___ Input for this task ___

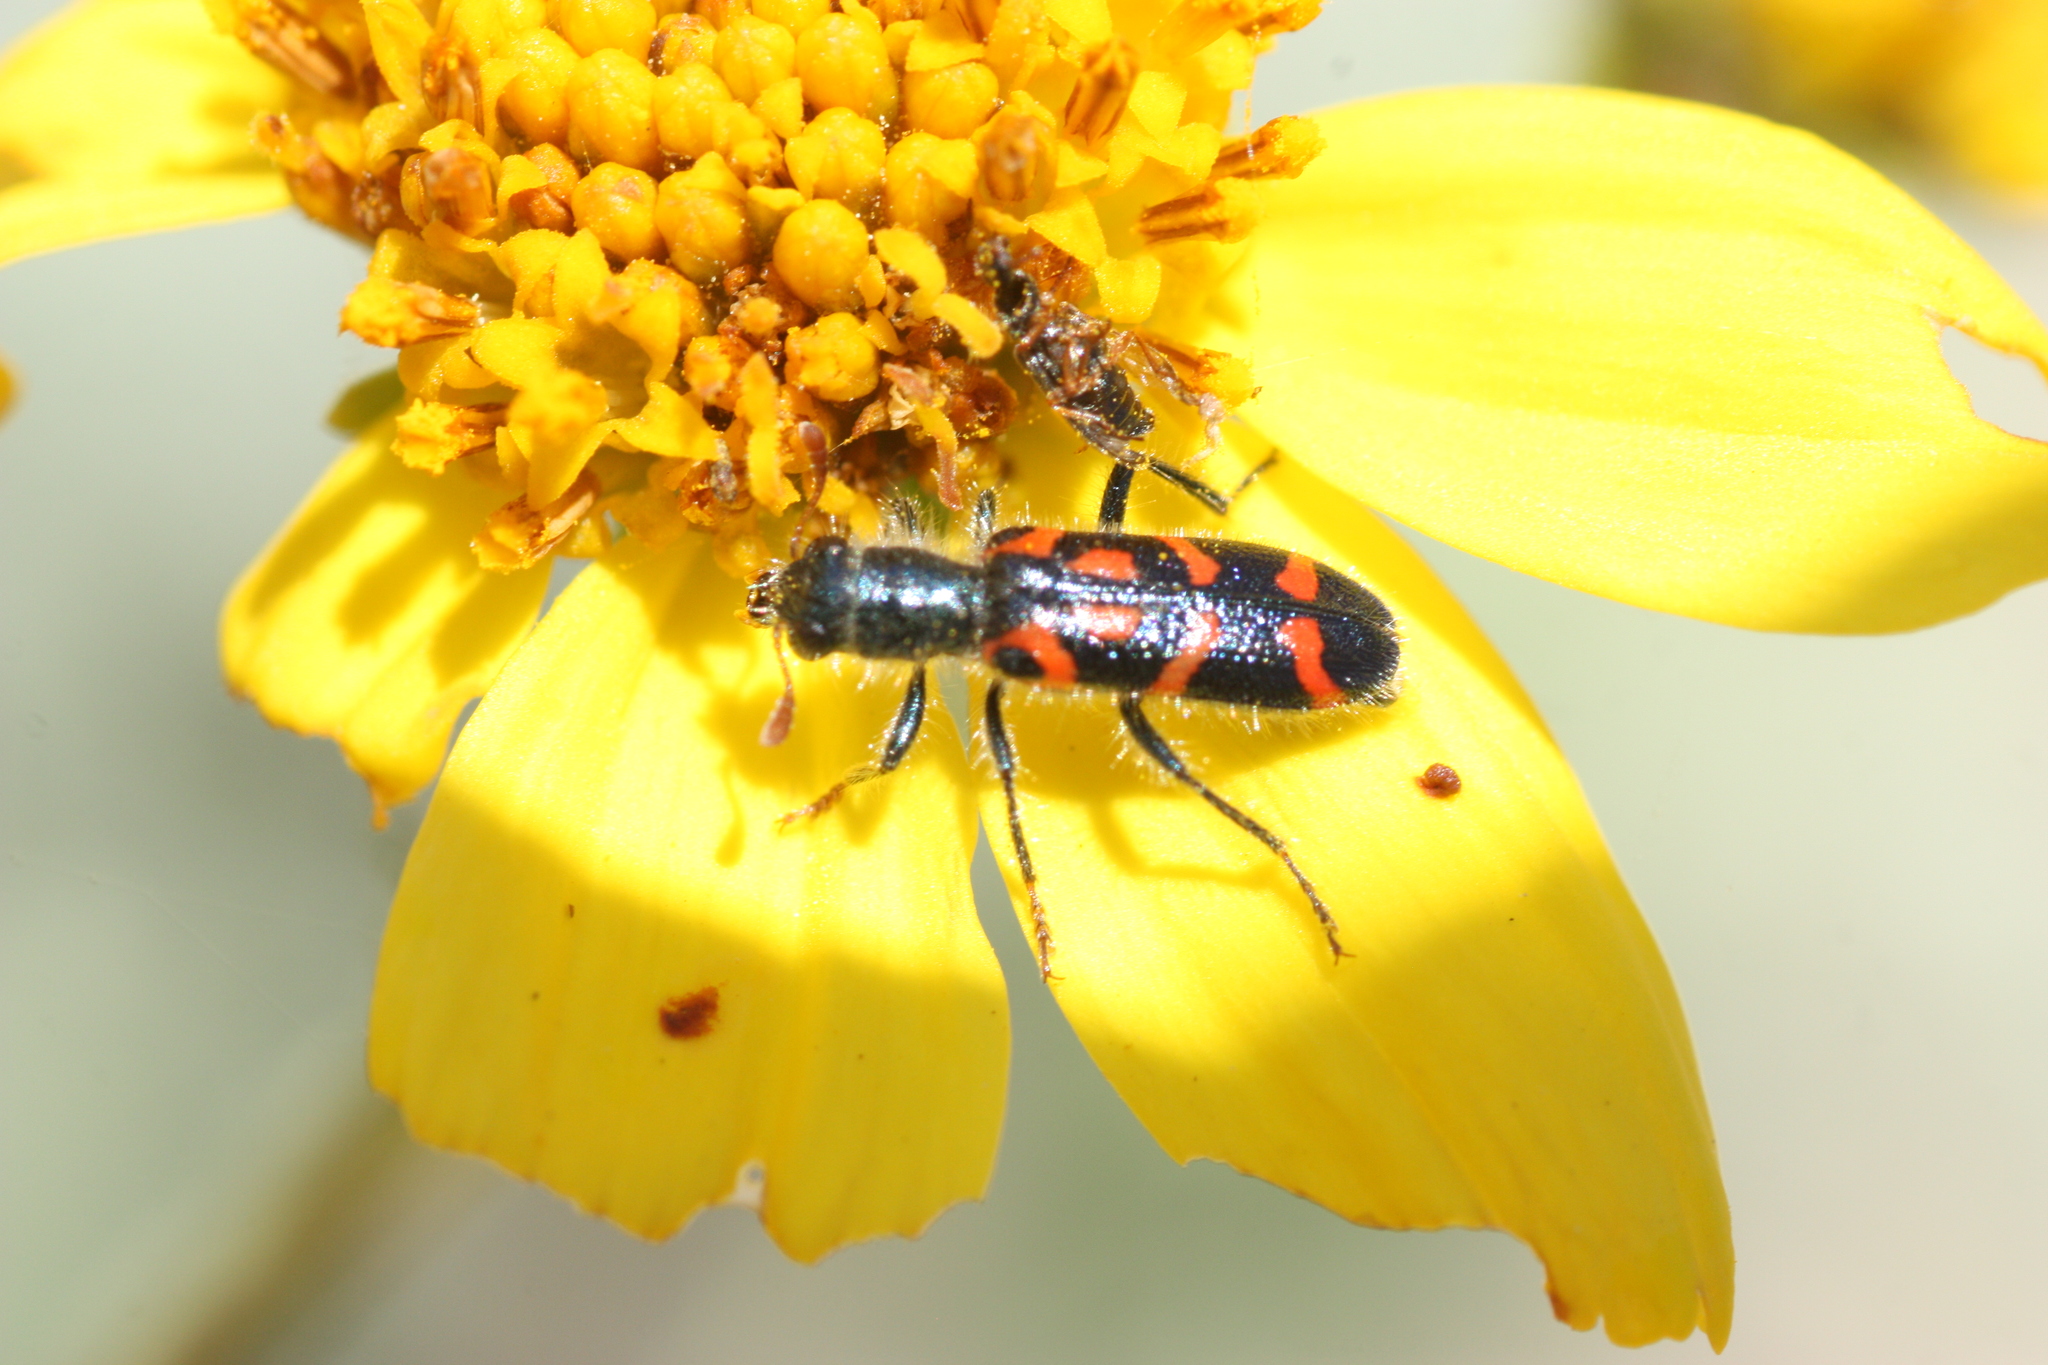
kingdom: Animalia
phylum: Arthropoda
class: Insecta
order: Coleoptera
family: Cleridae
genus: Trichodes
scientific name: Trichodes ornatus
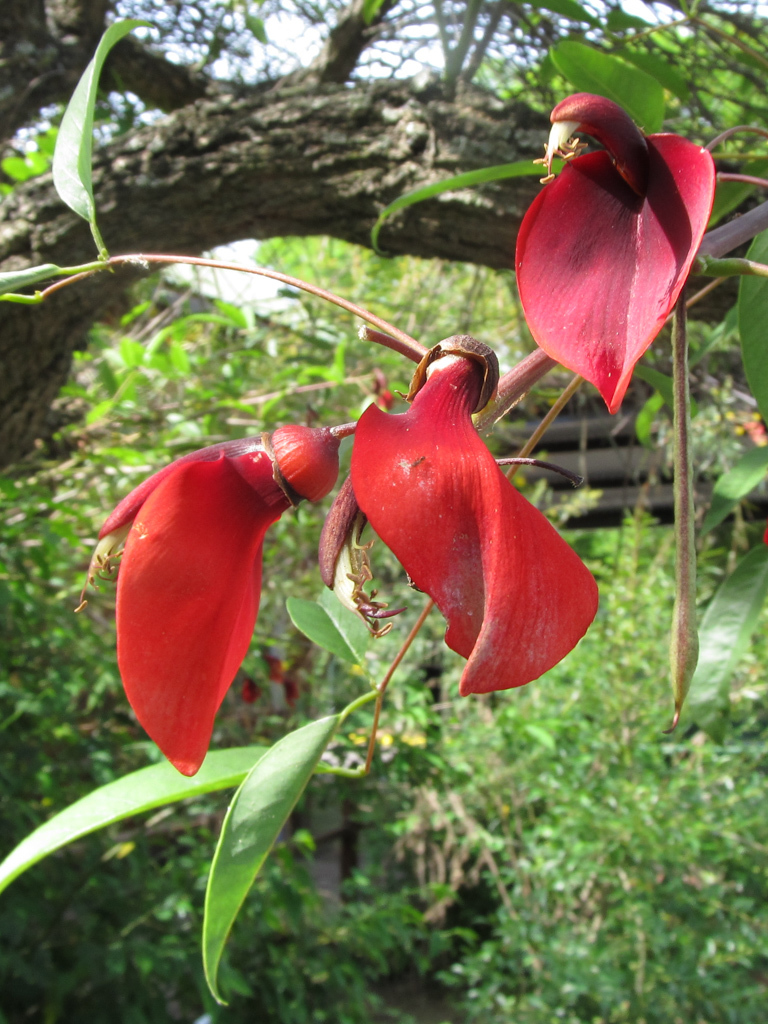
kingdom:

___

[Your goal]:
Copy out every line of the records above verbatim, omitting the pictures.

[Answer to this problem]:
kingdom: Animalia
phylum: Arthropoda
class: Insecta
order: Coleoptera
family: Cleridae
genus: Trichodes
scientific name: Trichodes ornatus
kingdom:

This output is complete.